A more accurate  "car" analogy  would be "Would you ban a certain car because some guy drove it into a crowd on the street?"

If you think that drug abuse is a "victimless" crime, you are sorely uneducated.

The term "reduce availability of guns" doesn't make any sense to me.  The modern sporting rifles that so many choose to call "assault weapons" are responsible for a very, very small percentage of murders.  If what you are really trying to do is make "mass shooting" happen less often, then "reducing the availability of guns" is the wrong path to go down unless you are talking about banning firearms.  The only way to reduce "mass shooting" in this country is through the mental health reform path.  While banning modern sporting rifles would not make any noticeable difference in the firearms that are available that can perform exactly as they can, a serious effort to identify, treat, and, if necessary, house our mentally ill would remove the real threat...those that would kill large numbers of people for no apparent reason.

Actually in my metaphor about consumer choice, my analogy was perfect.

However I find your suggestion to ban firearms interesting.  In relate, I think the actual statistics are against you notnow.

New York City has some of the strictest gun laws in the country.  Wonder whats happening there?

http://www.huffingtonpost.com/2012/12/26/new-york-city-murder-rate-2012-nypd-homicides-historic-low_n_2366852.html?utm_hp_ref=new-york

Quote
With less than a week left in 2012, the murder rate in New York city is still on track to reach its lowest level in over half a century.

NYPD data shows that as of this last weekend, 414 people in New York City had fallen victim to homicide in 2012, an 18.5% drop from 2011, when a total of 515 people were murdered.

By the time the ball drops in Times Square on December 31st, New York City will likely see its lowest murder rate since the early 60s.

(The murder rate this year is so low, it could happen that more people in NYC died of suicide this year, than of murder. For even more perspective: In 1990, 2,245 people were murdered in New York City.)

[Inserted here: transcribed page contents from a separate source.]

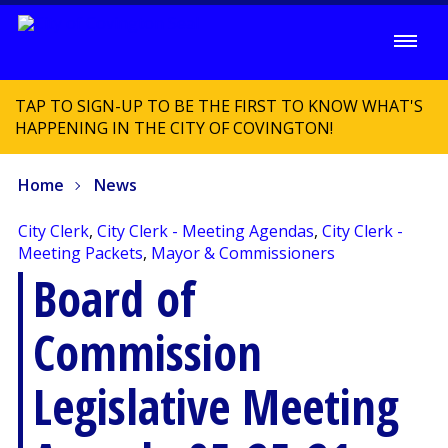
TAP TO SIGN-UP TO BE THE FIRST TO KNOW WHAT'S
HAPPENING IN THE CITY OF COVINGTON!
Home
News
City Clerk
,
City Clerk - Meeting Agendas
,
City Clerk -
Meeting Packets
,
Mayor & Commissioners
Board of
Commission
Legislative Meeting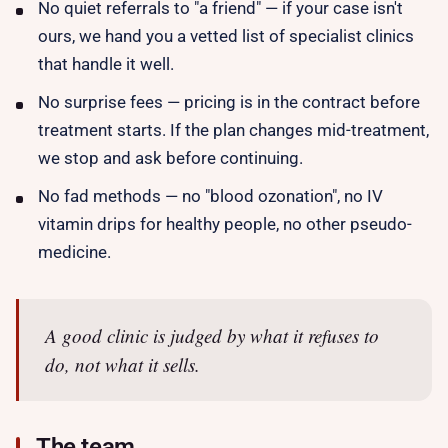
No quiet referrals to "a friend" — if your case isn't
ours, we hand you a vetted list of specialist clinics
that handle it well.
No surprise fees — pricing is in the contract before
treatment starts. If the plan changes mid-treatment,
we stop and ask before continuing.
No fad methods — no "blood ozonation", no IV
vitamin drips for healthy people, no other pseudo-
medicine.
A good clinic is judged by what it refuses to
do, not what it sells.
The team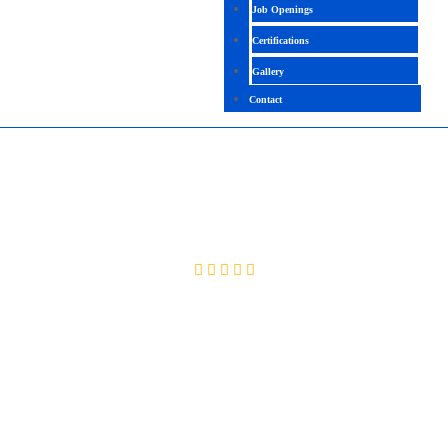
Job Openings
Certifications
Gallery
Contact
GCP DATA ENGINEER
4.6 (2085 Ratings)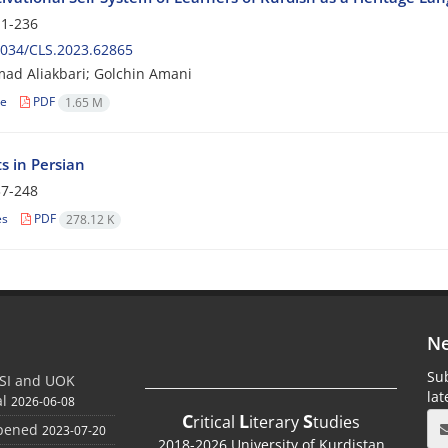
1-236
2034/CLS.2023.62865
d Aliakbari; Golchin Amani
le
PDF
1.65 M
s in Persian
7-248
es
PDF
278.12 K
Ne
Sub
SI and UOK
la
al
2026-06-08
C
L
S
ritical
iterary
tudies
Opened
2023-07-20
2018-2026 University of Kurdistan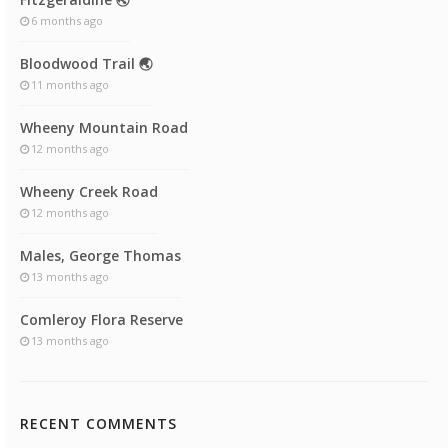
6 months ago
Bloodwood Trail 🌏
11 months ago
Wheeny Mountain Road
12 months ago
Wheeny Creek Road
12 months ago
Males, George Thomas
13 months ago
Comleroy Flora Reserve
13 months ago
RECENT COMMENTS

You described a consumer product that would "blow up" regardless of the actions of the owner/operator.   I described a consumer product being used as a weapon of murder, used not as intended by the manufacturer of the product and in violation of the laws of the land.  Which is a more accurate description of the recent crimes we are discussing?

As for the rest of your post, it does not appear that you understood my argument.  My point was that banning the types of rifles that many are calling "assault rifles" will have little to no effect on the occurrence of "mass murder".   I based that argument on the fact that there are many weapons which do not fall under the "assault weapon" ban that perform in exactly the same way.   Not to mention the evidence which exists from the ten year Clinton "assault weapons ban" that shows no effect on the crime rate overall. 


You seem to be arguing for the implementation of gun laws similar to those of NYC on a national basis, is that correct?  And your argument for such a change is the Huff piece that you cited?